Passage shown
--- START ---
A small usage example would be welcome, wouldn’t it? 😉

Label Management: Kubectl Label

In some cases, whether for easier resource listing or to allow an operator to function, it’s useful to apply labels and annotations to specific resources.

While you can manually edit the resource to add the desired labels, it’s better to use the dedicated kubectl command: kubectl label <KIND> <NAME> <LABEL_NAME>=<LABEL_VALUE>. To remove the label, use the same command, prefixing the <LABEL_VALUE> with a minus sign.

Kubernetes Resource Annotations: Kubectl Annotate

Similarly, you can annotate a resource using kubectl annotate <KIND> <NAME> <ANNOTATION_NAME>=<ANNOTATION_VALUE>. Removing an annotation is done in the same way as a label.

Once your resources are labeled, you can easily filter them by label, for example, kubectl get pod -l <LABEL> to list pods with the given label. You can also specify a value to refine the filter.

Then, with the --show-labels flag, you can add a column with all labels, or add a column with the values of a particular label using the flag--label-column <LABEL_NAME>.

Launch a Container Without Yaml Using Kubectl Run

Sometimes you need to quickly launch a container for testing or to perform actions directly from within the cluster.

Having to manually write a manifest for a simple pod might seem tedious to some, including me. With the kubectl run command, you can launch a pod by configuring it directly via flags.

For example, to launch an Nginx server, you can use the command kubectl run nginx --image=nginx --port=80 and then create a port-forward as described in the first article on kubectl commands to access it locally.
--- END ---
Dataset items
--- START ---
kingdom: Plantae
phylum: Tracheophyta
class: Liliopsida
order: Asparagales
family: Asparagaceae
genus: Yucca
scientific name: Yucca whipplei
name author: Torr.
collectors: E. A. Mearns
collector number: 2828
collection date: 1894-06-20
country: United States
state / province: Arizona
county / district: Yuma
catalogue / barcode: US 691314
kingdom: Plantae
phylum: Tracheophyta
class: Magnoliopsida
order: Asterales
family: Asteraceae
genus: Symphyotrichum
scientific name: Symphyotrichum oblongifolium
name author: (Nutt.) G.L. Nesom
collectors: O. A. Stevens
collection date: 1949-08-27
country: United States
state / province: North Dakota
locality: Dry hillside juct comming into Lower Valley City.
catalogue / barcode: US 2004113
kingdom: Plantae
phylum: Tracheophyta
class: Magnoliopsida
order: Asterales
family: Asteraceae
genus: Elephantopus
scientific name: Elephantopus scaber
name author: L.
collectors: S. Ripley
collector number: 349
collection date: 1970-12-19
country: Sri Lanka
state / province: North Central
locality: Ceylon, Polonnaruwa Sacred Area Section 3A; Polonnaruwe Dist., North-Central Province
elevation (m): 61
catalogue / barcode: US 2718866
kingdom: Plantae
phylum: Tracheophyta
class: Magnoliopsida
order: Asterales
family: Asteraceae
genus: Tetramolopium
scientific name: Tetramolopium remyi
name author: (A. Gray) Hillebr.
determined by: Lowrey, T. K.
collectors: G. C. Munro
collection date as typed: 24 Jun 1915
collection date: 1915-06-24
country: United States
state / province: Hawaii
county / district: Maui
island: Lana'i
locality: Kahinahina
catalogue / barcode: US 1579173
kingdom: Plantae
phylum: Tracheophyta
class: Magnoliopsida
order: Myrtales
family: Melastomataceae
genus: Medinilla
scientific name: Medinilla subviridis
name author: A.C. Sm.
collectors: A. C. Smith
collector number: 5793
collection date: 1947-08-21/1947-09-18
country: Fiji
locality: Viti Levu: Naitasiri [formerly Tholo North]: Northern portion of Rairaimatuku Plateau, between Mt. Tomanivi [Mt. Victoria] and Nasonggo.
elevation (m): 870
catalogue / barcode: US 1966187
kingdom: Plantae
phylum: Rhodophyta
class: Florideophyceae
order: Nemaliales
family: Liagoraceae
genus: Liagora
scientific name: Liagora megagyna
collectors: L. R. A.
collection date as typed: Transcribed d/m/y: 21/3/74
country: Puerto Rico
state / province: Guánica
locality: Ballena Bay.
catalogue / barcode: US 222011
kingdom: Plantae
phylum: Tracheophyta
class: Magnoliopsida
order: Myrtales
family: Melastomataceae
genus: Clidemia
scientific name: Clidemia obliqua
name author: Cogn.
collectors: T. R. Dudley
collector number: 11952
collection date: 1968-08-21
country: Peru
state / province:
--- END ---
Problem set
1) Reproduce the specimen rows word for word, starting with the line that contains "collector number: 349" and going on through the line that contains "locality: Ballena Bay.".
2) Carry the kubectl passage forward, picking up right after its final sentence.
The kubectl passage and the rows have no connection to each other.

Answers below
1)
collector number: 349
collection date: 1970-12-19
country: Sri Lanka
state / province: North Central
locality: Ceylon, Polonnaruwa Sacred Area Section 3A; Polonnaruwe Dist., North-Central Province
elevation (m): 61
catalogue / barcode: US 2718866
kingdom: Plantae
phylum: Tracheophyta
class: Magnoliopsida
order: Asterales
family: Asteraceae
genus: Tetramolopium
scientific name: Tetramolopium remyi
name author: (A. Gray) Hillebr.
determined by: Lowrey, T. K.
collectors: G. C. Munro
collection date as typed: 24 Jun 1915
collection date: 1915-06-24
country: United States
state / province: Hawaii
county / district: Maui
island: Lana'i
locality: Kahinahina
catalogue / barcode: US 1579173
kingdom: Plantae
phylum: Tracheophyta
class: Magnoliopsida
order: Myrtales
family: Melastomataceae
genus: Medinilla
scientific name: Medinilla subviridis
name author: A.C. Sm.
collectors: A. C. Smith
collector number: 5793
collection date: 1947-08-21/1947-09-18
country: Fiji
locality: Viti Levu: Naitasiri [formerly Tholo North]: Northern portion of Rairaimatuku Plateau, between Mt. Tomanivi [Mt. Victoria] and Nasonggo.
elevation (m): 870
catalogue / barcode: US 1966187
kingdom: Plantae
phylum: Rhodophyta
class: Florideophyceae
order: Nemaliales
family: Liagoraceae
genus: Liagora
scientific name: Liagora megagyna
collectors: L. R. A.
collection date as typed: Transcribed d/m/y: 21/3/74
country: Puerto Rico
state / province: Guánica
locality: Ballena Bay.

2)
We sometimes use it at Enix to run commands directly in a cluster pod with a specific configuration:

kubectl run --rm -it oonk-tools --image=enix/oonk-tools -n oonk --overrides='{"spec": {"imagePullSecrets": [{"name": "registry-credentials"}]}}' --env OS_AUTH_URL


This command includes the flags --rm, -i, and -t from the docker run command. They allow the pod to be deleted once finished and provide an interactive terminal to the user. Then there’s the image and namespace, followed by a bit of json that allows for fine-tuning the pod specifications as in a regular yaml. Finally, there’s an environment variable.

⚠️ Caution! In some cases, you can’t use kubectl run, for example, if you need to attach a volume to a container. Indeed, kubectl does not merge the container configuration with the generated one; the –image flag, for example, will have no effect even if it remains mandatory. In this case, the command’s usefulness is lost.

Update Resources: Kubectl Rollout

Kubernetes keeps a history of resource versions.

If you update a resource and realize the new version doesn’t work, you can retrieve the previous version from this history if you no longer have that version’s manifest: kubectl rollout undo <RESOURCE> <NAME>. However, be careful, as the rollout command doesn’t support all resources. It’s typically used for a deployment or a daemonset.

To rollback to an even older version, you can list the history and then choose its revision number:

kubectl rollout history <RESOURCE> <NAME>
kubectl rollout undo <RESOURCE> <NAME> --to-revision=<REVISION_ID>

You can also use it to cleanly restart the pods of a deployment and then “watch” its status until completion:

kubectl rollout restart <RESOURCE> <NAME>
kubectl rollout status -w <RESOURCE> <NAME>

Dive Into the Heart of Kubernetes

In this section, we’ll study more advanced commands that aren’t necessarily used as often. You’ll likely find some useful commands here.

Advanced Configuration Options: Kubectl Config Set/get-context

For those who frequently switch between different clusters, managing kubeconfig files can be a challenge.

By default, kubectl reads the ~/.kube/config file. Fortunately, kubectl allows specifying an alternative configuration file via the KUBECONFIG environment variable or the --kubeconfig parameter. If you have many clusters, I recommend kubie. It’s a handy CLI tool that easily manages contexts and configuration files.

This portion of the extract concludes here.